Hero photograph
Finding Matariki on 24 June 2022 
 

Matariki "ABC"

Claire Ryan —

Claire Ryan offers three areas for celebrating the appearance of Matariki in our early morning sky.

Ngā mihi o Matariki! (Happy Matariki)! So, another holiday! What does it mean, and how can we celebrate it? As an amateur astronomer who has lived in this nation for most of my life, I offer a few suggestions — not as the definitive answer because I have no right to claim that — but as a way to start some dialogue. Here are my thoughts on Matariki "ABC"— astronomy, biculturalism and community.

Astronomy

Matariki is a small cluster of stars, visible all over the world except from Antarctica, but it is virtually impossible to see in very southern latitudes, because it is very low in the sky there and hidden by hills and homes. It is the most obvious and famous of about 1,100 “open clusters” (stars held loosely together by a gravitational bond). The cluster is known also as the Pleiades or the Seven Sisters, Subaru (Japanese), Makali’i (Hawaiian), Matali’i (Samoan), and Matari’i (Tahitian) .

Sharp eyes can see six or seven stars in the cluster but there are about 3,000. Binoculars are a great way to see them but the powerful magnitude of a telescope splits them too far apart. Many of the stars in Matariki are bluish, hot, young stars — only about 100 million years old! The glow or haze around them is a dust cloud through which they are passing.

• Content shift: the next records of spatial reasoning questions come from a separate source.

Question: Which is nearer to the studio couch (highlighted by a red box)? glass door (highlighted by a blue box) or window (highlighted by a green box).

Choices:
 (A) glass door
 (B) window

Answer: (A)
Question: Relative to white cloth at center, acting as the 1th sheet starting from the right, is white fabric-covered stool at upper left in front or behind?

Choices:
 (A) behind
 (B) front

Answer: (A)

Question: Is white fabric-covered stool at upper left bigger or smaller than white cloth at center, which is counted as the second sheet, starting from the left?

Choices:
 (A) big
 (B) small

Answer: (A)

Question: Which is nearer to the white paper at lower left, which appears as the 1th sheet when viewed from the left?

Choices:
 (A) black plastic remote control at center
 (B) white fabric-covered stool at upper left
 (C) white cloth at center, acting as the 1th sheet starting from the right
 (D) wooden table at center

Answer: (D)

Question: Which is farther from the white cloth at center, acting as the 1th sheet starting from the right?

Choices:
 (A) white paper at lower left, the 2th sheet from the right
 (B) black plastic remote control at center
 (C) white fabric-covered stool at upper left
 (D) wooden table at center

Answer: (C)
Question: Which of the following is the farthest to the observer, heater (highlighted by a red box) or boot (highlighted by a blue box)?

These stars are about 444 light years away. The light we see from Matariki this June started on its way to us while Elizabeth I sat on the English throne. A light year is the distance a beam of light travels in one year — 9 trillion kilometres. The mathematicians among us will have already worked out that Matariki is therefore just under 4 quadrillion kilometres away. The mechanics among us will have already worked out that if we set off for Matariki in a car at 100 kmph, it would take us almost 5 billion years.

Back down on Earth, Matariki has been used for centuries as a navigational guide. Tohunga kōkōrangi or expert astronomers used these stars to help them travel across the Pacific. Aotearoa New Zealand has a proud history of contributions to navigation, astronomy and rocketry. Our Matariki holiday is a time to acknowledge this, to celebrate science, to look up and smile!

Biculturalism

It is also a time to acknowledge te Tiriti between tangata whenua and manuhiri and what we can learn from each other. Matariki is the name given to the cluster above this land by its people, who have for centuries planted crops, caught fish and charted life by the calendar known as Maramataka or the turning of the moon. Their traditional culture, fused with astronomical observation, calendrical knowledge and the delineation of seasons, has been passed down and retained first by oral tradition then transcription. We can learn a great deal from it.

“Matariki” means “eyes of god” and may refer to the pūrakau or story of Tāwhirimātea, the god of wind and weather, who when he discovered that his siblings had separated his parents Ranginui and Papatūānuku, tore out his eyes and threw them in rage into the sky, landing on=his father’s chest, where they remain, preserved and protected forever. Another pūrakau is that the brightest star in the cluster is the whaea or mother, surrounded by her family.

As agriculturalists, Māori have planned their years by the rising of stars in the morning. The “heliacal rising” (meaning “becoming visible just before sunrise”) of Matariki heralds the New Year, just as it does in cultures across the southern hemisphere, as the time when the short wintry days will start to become longer. Not all iwi celebrate at the same time, some beginning on the first new moon or full moon after Matariki rises and some celebrating Puanga (the star Rigel in the constellation Orion) where that star is more visible than Matariki.

In the northern hemisphere, New Year comes six months later, which of course is winter there. Marking Matariki allows us to recapture and celebrate a New Year consistent with our seasons and is a time to learn about Maramataka and the kaupapa of the sky above us.

Community

Matariki has historically been and now is again, a time for celebration, growth and renewal, a time to gather, to reflect on the past, acknowledge the present and plan for the year ahead. We mourn for those who have passed and rejoice with the living. It represents a synthesis of science and spirituality, challenge and comfort, death and life. The old whakataukī or proverb “Matariki

ahunga nui” (the great mounds of Matariki) refers to such food as kumara which has been stored before the frosts and is now shared.

However, the great mounds are not always full these days. Our homeless are cold and hungry. Winter rains bring regular floods to lands where flooding was once rare. Our safe pre-COVID world has been shattered. It is hard for many to put food on the table. There is an increase not just in petrol prices but in war.

Matariki is a time for us to do more than mouth platitudes but to feed hungry mouths and heed mouths calling for justice. The wero to those of us who have storehouses is to open them and share, whether our kumara be psychological, physical, spiritual or a combination of these. Of course we cannot do it alone. The God of Amos 5:8, Job 9:9 and 38:31 is with us as are those we love. Kua haehae ngā hihi o Matariki (the rays of Matariki are spread.) Let us spread those rays this winter. Happy Matariki to you all.